▶ _EXERCISE_
Your answer should consist of the lines in the listing that hold "Apartamento".

▶ _GIVEN DATA_
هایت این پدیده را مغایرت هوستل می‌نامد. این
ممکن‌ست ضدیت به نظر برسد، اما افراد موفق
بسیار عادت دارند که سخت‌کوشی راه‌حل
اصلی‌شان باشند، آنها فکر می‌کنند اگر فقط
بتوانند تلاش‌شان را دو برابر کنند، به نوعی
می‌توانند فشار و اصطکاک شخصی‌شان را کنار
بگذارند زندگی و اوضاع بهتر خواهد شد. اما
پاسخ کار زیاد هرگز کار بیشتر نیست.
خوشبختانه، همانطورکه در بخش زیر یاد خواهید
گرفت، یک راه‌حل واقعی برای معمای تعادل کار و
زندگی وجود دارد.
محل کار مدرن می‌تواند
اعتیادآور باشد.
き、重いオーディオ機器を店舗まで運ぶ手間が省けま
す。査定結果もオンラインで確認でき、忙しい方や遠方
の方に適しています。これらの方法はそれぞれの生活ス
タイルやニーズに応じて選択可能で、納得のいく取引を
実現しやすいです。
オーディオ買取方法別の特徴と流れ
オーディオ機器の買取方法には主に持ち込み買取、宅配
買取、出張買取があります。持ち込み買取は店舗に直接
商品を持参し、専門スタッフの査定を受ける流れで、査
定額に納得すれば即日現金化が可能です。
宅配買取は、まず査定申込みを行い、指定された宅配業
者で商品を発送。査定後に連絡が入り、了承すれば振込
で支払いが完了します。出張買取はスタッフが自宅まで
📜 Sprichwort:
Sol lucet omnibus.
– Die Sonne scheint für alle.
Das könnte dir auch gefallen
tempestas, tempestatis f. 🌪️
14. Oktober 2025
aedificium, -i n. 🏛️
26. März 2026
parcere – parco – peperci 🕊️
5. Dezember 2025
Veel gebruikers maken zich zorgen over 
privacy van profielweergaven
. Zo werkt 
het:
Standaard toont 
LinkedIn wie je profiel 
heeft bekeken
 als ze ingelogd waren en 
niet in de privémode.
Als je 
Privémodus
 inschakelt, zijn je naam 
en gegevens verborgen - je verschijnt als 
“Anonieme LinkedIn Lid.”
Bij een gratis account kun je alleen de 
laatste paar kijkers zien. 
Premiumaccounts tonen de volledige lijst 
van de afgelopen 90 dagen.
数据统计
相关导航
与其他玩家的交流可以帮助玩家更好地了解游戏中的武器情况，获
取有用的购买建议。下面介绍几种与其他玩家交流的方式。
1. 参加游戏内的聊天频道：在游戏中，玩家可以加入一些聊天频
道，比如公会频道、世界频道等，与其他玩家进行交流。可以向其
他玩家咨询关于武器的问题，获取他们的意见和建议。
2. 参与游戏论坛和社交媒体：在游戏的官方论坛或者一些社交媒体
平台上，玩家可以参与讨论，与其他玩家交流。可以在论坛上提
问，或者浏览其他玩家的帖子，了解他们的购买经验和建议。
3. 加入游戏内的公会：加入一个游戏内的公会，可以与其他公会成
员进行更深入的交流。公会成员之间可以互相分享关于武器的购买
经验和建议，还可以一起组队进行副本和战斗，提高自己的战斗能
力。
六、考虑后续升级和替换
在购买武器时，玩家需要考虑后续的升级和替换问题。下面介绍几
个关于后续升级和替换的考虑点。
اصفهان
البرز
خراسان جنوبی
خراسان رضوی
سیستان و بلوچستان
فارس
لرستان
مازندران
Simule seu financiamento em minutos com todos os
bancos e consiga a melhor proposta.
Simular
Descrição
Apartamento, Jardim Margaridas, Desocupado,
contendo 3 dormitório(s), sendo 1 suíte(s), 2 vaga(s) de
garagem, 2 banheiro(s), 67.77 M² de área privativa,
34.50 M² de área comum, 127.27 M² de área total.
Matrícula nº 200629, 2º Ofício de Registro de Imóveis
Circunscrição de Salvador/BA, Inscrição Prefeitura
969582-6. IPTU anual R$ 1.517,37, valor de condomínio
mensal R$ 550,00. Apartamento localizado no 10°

▶ _RESULT FOR THIS EXERCISE_
Apartamento, Jardim Margaridas, Desocupado,
mensal R$ 550,00. Apartamento localizado no 10°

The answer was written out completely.